The Run of a Lifetime by Mark Seif
The 2005 World Series of Poker was certainly a breakthrough for me. I had spent several years basically striking out at the World Series. I had only made one final table and I was feeling a little snakebit.
I played in a few 2005 events, nothing great. Then I had the limit hold'em shootout. I hadn't played a limit hold'em tournament for two years. I decided to play this one because it was a shootout format and, of course, because it's the World Series. I ended up being at the first table with this one guy. It was clear that he was a young Internet specialist. At any rate, it got down to this young guy and myself to move on to the next round.
I drew a 4-6 and the flop came down A-3-5. He had pocket aces, it turns out. I rivered the straight and this was a jammed pot. The guy goes absolutely apeshit, and he yells "F*ck!" By this time we've actually been playing for two hours heads up. I said, "Dealer, did you hear that?" He said, "Yes, I did."
The floorman is called over and asks what's going on. The dealer basically waffled. He said, "Mark says this guy said the F-word." Wait a minute. What do you mean Mark says? In the meantime, this young Internet guy from Canada was being very adamant, saying. "I didn't say a word, you're lying."

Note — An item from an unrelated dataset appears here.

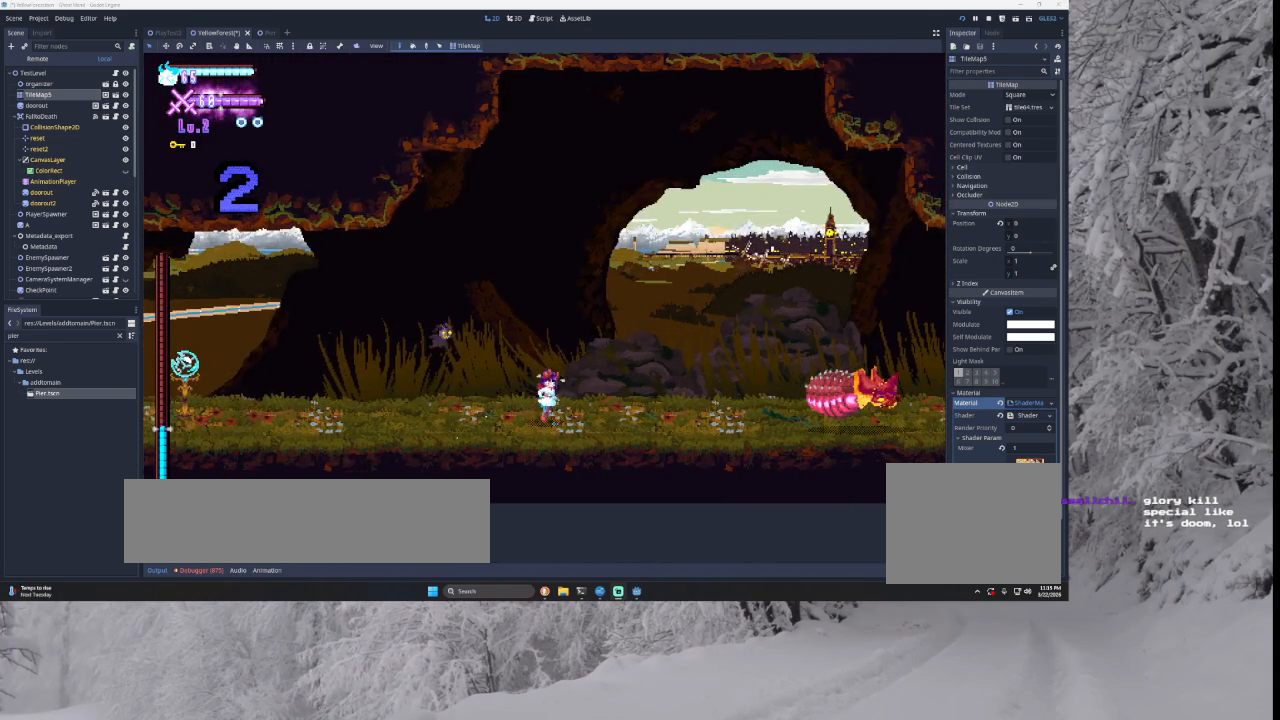
{"buttons": [], "left_stick": "center", "right_stick": "center", "events": []}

I ended up bringing in one supervisor after another because the floorman is just looking at me saying, "I don't know if there's anything I can do." It looks like a big fight is going to break out because people supporting me are saying "He absolutely said it, you guys are liars." Meanwhile, his supporters are saying, "No, we didn't hear anything." After I had just cussed out two floormen said "You guys have no balls, just get out of here," a third floorman walks up to the other guy. He says, "Based on everything that I'm hearing here, I know you said this. Do you want to do the right thing or are you going to continue to deny it?" My opponent still says, "I didn't say a word." The floorman finally says, "I know you did, and I know you're lying, but there's nothing I can do about it. I wanted to give you a chance to do the right thing." And before he can finish his sentence, I say, "That's so fucked up." So now I'm in trouble.

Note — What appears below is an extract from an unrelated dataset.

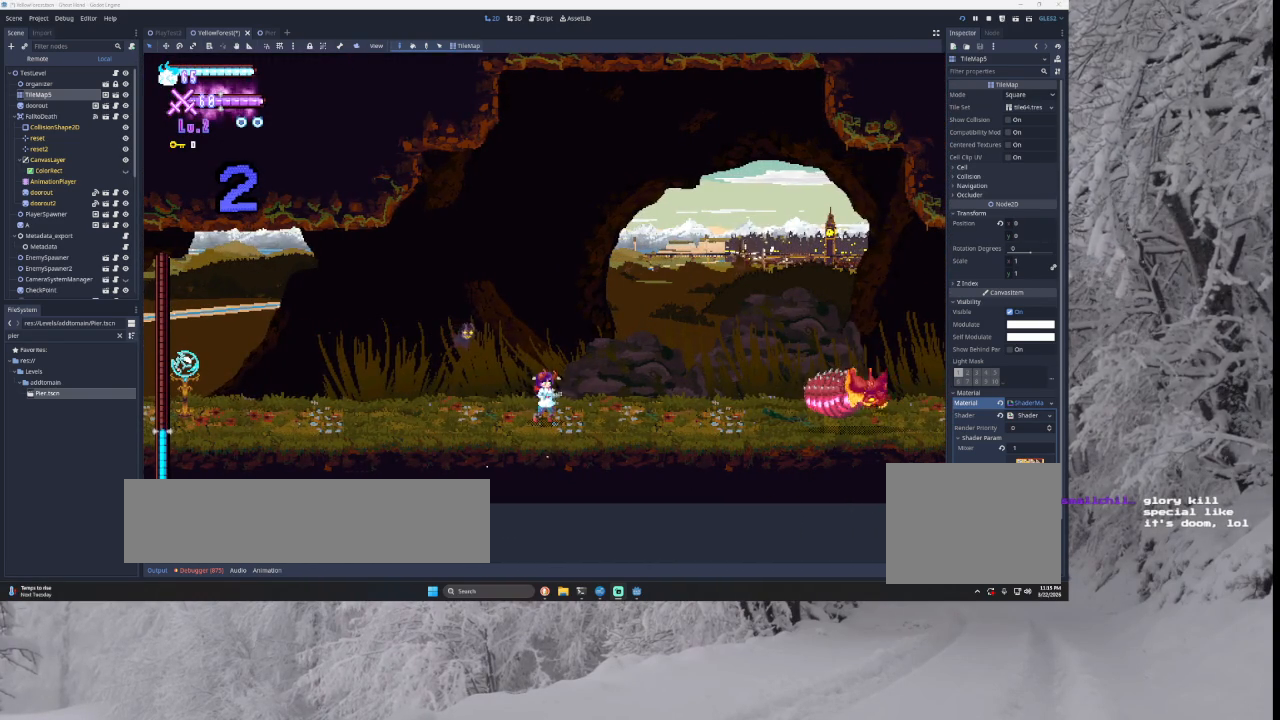
{"buttons": [], "left_stick": "center", "right_stick": "center", "events": []}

Needless to say, I was seething. This guy got away with one, that's fine. But I knew that he had some bad karma working for him. I ended up beating him. I got to the final table, and now I have Kathy Leibert, the defending champ, to my right. I started whispering to myself, "I am going to win, I am going to win." Kathy Liebert is sitting right next to me, we've been friends for many years and finally she goes, "Mark, shut up." I said, "I'm sorry, I can't. I just have to keep my mind focused and stay positive." I'm starting to lose my chips but the entire time I am whispering "I am going to win." She finally reaches over, smacks me, and says, "Shut up, you are not going to win." At any rate, I had a very good table, and I went on to win it. I started at 2 p.m., ended at 6 a.m., so for 16 straight hours I kept whispering to myself "I am going to win," and I did end up winning.
I had to get on a plane to go to Miami. I got on that plane 45 minutes after my win and basically slept for three days in Miami. I got back into Vegas around 1 a.m., played in the next event, which was at noon, the $1,500 no-limit event. At the end of day one, I had $268,000 in chips. I felt great, I was playing great, and I was extremely aggressive. The monkey was off my back. I had won my first bracelet, the only title that had really eluded me throughout my career. I ended day one the monster chip leader. I ended day two only in fifth chip position, but I was thrilled to be at back-to-back final tables. That event went pretty well, too.
After my back-to-back wins, the people on the fringes of the game went nuts. I was doing radio interviews, TV commercials, boot camps, book offers and I have two bobble-heads now.